***** Data in this exercise *****

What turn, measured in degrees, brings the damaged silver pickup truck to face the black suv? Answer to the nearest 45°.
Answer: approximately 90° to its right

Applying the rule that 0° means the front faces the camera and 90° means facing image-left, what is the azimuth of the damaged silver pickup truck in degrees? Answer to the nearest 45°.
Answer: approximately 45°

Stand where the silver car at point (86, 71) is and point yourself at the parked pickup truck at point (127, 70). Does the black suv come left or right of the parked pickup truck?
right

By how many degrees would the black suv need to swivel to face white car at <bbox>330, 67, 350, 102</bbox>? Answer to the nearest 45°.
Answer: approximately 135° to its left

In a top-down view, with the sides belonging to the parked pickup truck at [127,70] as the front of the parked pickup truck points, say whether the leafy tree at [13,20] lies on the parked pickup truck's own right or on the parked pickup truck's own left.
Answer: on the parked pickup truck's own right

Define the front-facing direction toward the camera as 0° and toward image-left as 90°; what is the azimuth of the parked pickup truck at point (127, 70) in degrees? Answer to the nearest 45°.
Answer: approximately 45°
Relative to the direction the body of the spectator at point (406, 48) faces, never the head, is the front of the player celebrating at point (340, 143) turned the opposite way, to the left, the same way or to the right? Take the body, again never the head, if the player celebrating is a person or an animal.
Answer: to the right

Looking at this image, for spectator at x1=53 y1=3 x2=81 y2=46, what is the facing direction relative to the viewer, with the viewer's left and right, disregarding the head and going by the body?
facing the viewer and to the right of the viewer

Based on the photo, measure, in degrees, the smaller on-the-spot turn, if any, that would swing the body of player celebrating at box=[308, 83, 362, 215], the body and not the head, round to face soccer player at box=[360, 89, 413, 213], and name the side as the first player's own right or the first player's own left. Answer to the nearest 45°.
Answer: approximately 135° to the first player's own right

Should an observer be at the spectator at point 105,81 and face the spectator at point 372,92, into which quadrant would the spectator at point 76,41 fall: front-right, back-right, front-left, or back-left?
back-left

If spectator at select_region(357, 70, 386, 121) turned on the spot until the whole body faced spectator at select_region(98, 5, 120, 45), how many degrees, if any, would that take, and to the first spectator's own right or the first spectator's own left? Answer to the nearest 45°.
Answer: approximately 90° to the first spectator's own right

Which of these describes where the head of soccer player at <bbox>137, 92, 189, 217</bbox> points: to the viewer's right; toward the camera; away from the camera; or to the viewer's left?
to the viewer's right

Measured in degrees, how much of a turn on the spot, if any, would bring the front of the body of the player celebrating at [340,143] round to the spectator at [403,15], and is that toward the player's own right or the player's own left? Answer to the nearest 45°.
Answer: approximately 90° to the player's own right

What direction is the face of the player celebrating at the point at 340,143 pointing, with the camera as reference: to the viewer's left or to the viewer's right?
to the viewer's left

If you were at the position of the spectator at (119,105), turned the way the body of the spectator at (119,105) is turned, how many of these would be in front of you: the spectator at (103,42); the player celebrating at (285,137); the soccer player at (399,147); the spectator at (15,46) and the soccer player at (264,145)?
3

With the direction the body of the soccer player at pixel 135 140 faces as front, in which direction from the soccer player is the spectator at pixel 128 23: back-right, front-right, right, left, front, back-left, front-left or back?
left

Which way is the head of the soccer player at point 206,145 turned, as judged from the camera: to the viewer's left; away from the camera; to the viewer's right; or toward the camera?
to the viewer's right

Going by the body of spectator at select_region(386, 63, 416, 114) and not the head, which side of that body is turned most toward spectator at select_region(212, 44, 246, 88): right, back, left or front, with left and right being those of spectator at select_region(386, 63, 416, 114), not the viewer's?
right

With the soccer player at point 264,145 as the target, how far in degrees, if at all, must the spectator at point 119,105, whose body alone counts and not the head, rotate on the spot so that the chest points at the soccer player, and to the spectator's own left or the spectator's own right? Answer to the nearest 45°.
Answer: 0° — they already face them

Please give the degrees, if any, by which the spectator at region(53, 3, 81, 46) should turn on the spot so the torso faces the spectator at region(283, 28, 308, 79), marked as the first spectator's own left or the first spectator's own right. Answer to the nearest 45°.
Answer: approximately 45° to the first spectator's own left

*****

What is needed: Reproduce every one of the records above word for word, without any changes.

Solved problem:
What turn, measured in degrees, brings the damaged silver pickup truck to face the black suv? Answer to the nearest 45°.
Answer: approximately 90° to its right

Applying the rule that 0° means the front faces the camera and 90° means facing image-left, what is the azimuth of the damaged silver pickup truck in degrees? Answer to the nearest 45°.
Answer: approximately 45°

Stand where the silver car at point (86, 71) is and point yourself at the parked pickup truck at point (127, 70). Does the black suv come left or right of the parked pickup truck?
right

By how many degrees would the black suv need to swivel to face white car at <bbox>330, 67, 350, 102</bbox>? Answer to the nearest 45°.
Answer: approximately 135° to its left

In a top-down view, with the sides belonging to the parked pickup truck at [127,70] as the front of the parked pickup truck points, say whether the leafy tree at [13,20] lies on the parked pickup truck's own right or on the parked pickup truck's own left.
Answer: on the parked pickup truck's own right

Define the front-facing direction toward the camera as 0° and toward image-left as 90°; what is the azimuth of the parked pickup truck at point (127, 70) in degrees? Answer to the nearest 45°.
Answer: approximately 45°
Relative to the direction the body of the spectator at point (406, 48) faces, never the head, is the front of the player celebrating at point (340, 143) turned the opposite way, to the left, the same way or to the right? Take the body, again never the head, if the player celebrating is a person or an animal.
Answer: to the right

Looking at this image, for spectator at x1=53 y1=3 x2=81 y2=46, what is the facing direction relative to the viewer, with the viewer's left and right, disregarding the head and going by the body?
facing the viewer and to the right of the viewer

Based on the photo, measure, in degrees, the smaller on-the-spot turn, if any, that would swing the body of player celebrating at box=[308, 83, 362, 215], the body and not the head, round to face soccer player at box=[360, 89, 413, 213], and name the side as the first player's own right or the first player's own left. Answer to the nearest 45°.
Answer: approximately 135° to the first player's own right

Should an observer be at the spectator at point 105,81 and face the spectator at point 372,92, into which quadrant would the spectator at point 76,41 fall: front-right, back-right, front-left, or back-left?
back-left

If spectator at select_region(357, 70, 386, 121) turned on the spot until the whole body faced spectator at select_region(98, 5, 120, 45), how many degrees, if any, would that take, and to the first spectator's own right or the first spectator's own left? Answer to the nearest 45°.
Answer: approximately 90° to the first spectator's own right

Which of these describes where the head of soccer player at <bbox>137, 92, 189, 217</bbox> points: to the viewer's right; toward the camera; away from the camera; or to the viewer's left?
to the viewer's right

Measured in degrees, how much of a turn on the spot, if any, would bring the front of the body of the player celebrating at [340,143] round to the spectator at [403,15], and is that toward the player's own right or the player's own left? Answer to the nearest 45°.
Answer: approximately 90° to the player's own right

What direction is the face of the player celebrating at the point at 340,143 pointing, with the camera as reference: to the viewer's left or to the viewer's right?
to the viewer's left

If you were at the position of the spectator at (119,105), turned the way the body of the spectator at (119,105) is turned, how many of these would be in front of you: the spectator at (103,42); the player celebrating at (285,137); the soccer player at (399,147); the spectator at (15,46) and the soccer player at (264,145)?
3

With the direction the body of the soccer player at pixel 135 140 faces as front, in which direction from the soccer player is the spectator at pixel 128 23: back-right, front-right, right, left, front, back-left, front-left or back?
left

Which way is the head of the soccer player at point 206,145 turned, as judged from the camera: to the viewer's left; away from the camera; to the viewer's right; or toward the camera?
to the viewer's right

Going by the body of spectator at select_region(386, 63, 416, 114) and not the head, which side of that body is turned most toward spectator at select_region(212, 44, 246, 88): right, back, left or front, with left and right being those of spectator at select_region(386, 63, 416, 114), not the viewer's?
right

With the soccer player at point 264,145 as the target, how far in degrees, if at all, must the spectator at point 119,105, whose body alone counts and not the head, rotate on the spot so that the chest points at the soccer player, and to the spectator's own left or the spectator's own right? Answer to the nearest 45°.
Answer: 0° — they already face them

Please give the degrees, if any, by which the spectator at region(53, 3, 81, 46) should turn on the spot so the torso faces the spectator at region(283, 28, 308, 79), marked as the first spectator's own left or the first spectator's own right. Answer to the nearest 45°.
Answer: approximately 45° to the first spectator's own left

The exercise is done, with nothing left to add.